[Start of section]

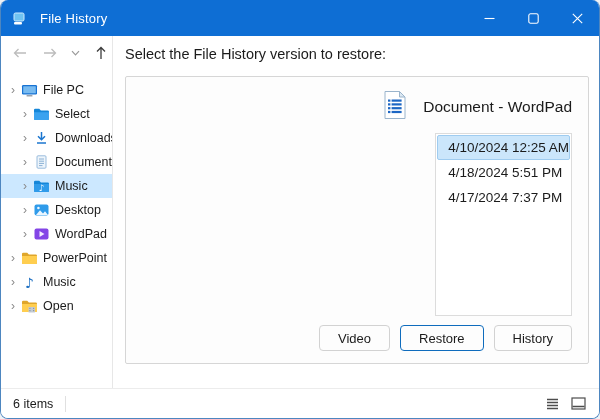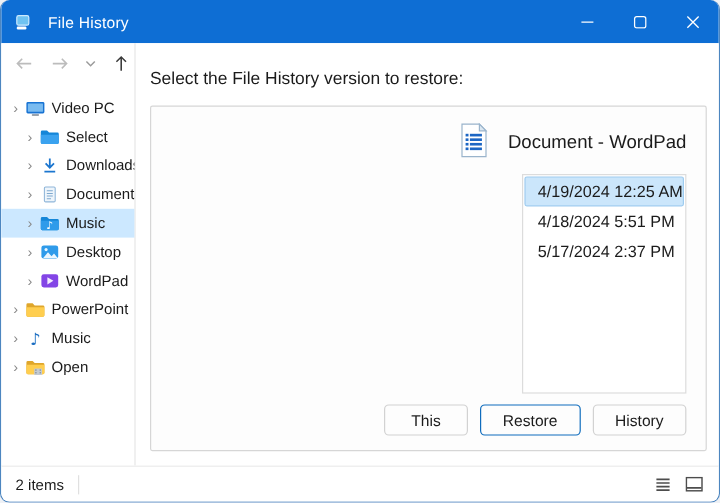--- a/index.html
+++ b/index.html
@@ -39,7 +39,7 @@
   .ticon { width:17px; height:16px; margin:0 5px 0 2px; display:inline-flex; flex:0 0 auto; }
   .tlabel { overflow:hidden; }
   
-  .main { flex:1 1 auto; padding:20px 10px 0 12px; min-width:0; }
+  .main { flex:1 1 auto; padding:8px 10px 0 12px; min-width:0; }
   .heading { font-size:14.5px; color:#1b1b1b; height:22px; margin-top:2px; margin-bottom:8px; }
   .panel {
     border:1px solid #d6d6d6; border-radius:2px; background:#fdfdfd;

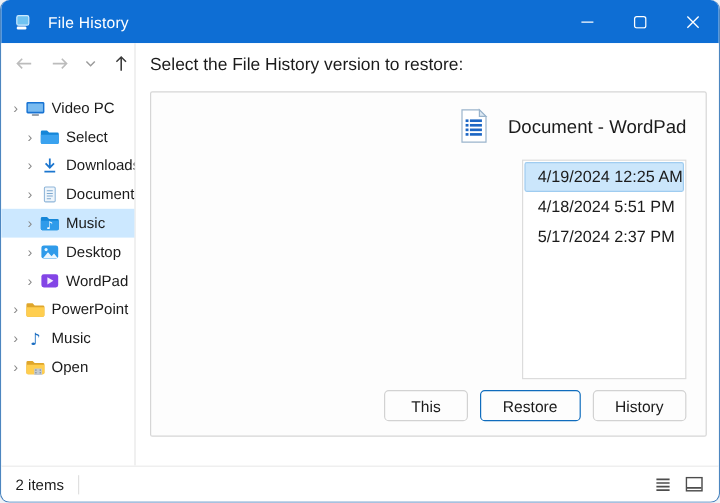--- a/index.html
+++ b/index.html
@@ -139,7 +139,7 @@
                 <rect x="5.5" y="13" width="6" height="1.6" rx="0.6" fill="#9aa3ad"></rect>
               </svg>
           </span>
-          <span class="tlabel">Video PC</span>
+          <span class="tlabel">File PC</span>
         </div>
 
         <div class="tree-item ind1">

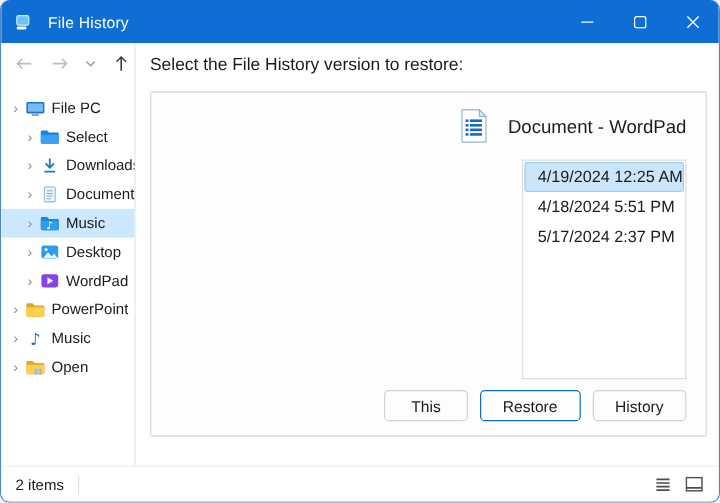--- a/index.html
+++ b/index.html
@@ -275,7 +275,7 @@
         </div>
 
         <div class="version-list">
-          <div class="vrow selected">4/19/2024 12:25 AM</div>
+          <div class="vrow selected">4/10/2024 12:25 AM</div>
           <div class="vrow">4/18/2024 5:51 PM</div>
           <div class="vrow">5/17/2024 2:37 PM</div>
         </div>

[End of section]

Extract, word for word, every line from the one containing "width:17px; height:16px; margin:0" to the end of the data above, both ends included, and leave out the pictures.

   .ticon { width:17px; height:16px; margin:0 5px 0 2px; display:inline-flex; flex:0 0 auto; }
   .tlabel { overflow:hidden; }
   
-  .main { flex:1 1 auto; padding:20px 10px 0 12px; min-width:0; }
+  .main { flex:1 1 auto; padding:8px 10px 0 12px; min-width:0; }
   .heading { font-size:14.5px; color:#1b1b1b; height:22px; margin-top:2px; margin-bottom:8px; }
   .panel {
     border:1px solid #d6d6d6; border-radius:2px; background:#fdfdfd;

--- a/index.html
+++ b/index.html
@@ -139,7 +139,7 @@
                 <rect x="5.5" y="13" width="6" height="1.6" rx="0.6" fill="#9aa3ad"></rect>
               </svg>
           </span>
-          <span class="tlabel">Video PC</span>
+          <span class="tlabel">File PC</span>
         </div>
 
         <div class="tree-item ind1">

--- a/index.html
+++ b/index.html
@@ -275,7 +275,7 @@
         </div>
 
         <div class="version-list">
-          <div class="vrow selected">4/19/2024 12:25 AM</div>
+          <div class="vrow selected">4/10/2024 12:25 AM</div>
           <div class="vrow">4/18/2024 5:51 PM</div>
           <div class="vrow">5/17/2024 2:37 PM</div>
         </div>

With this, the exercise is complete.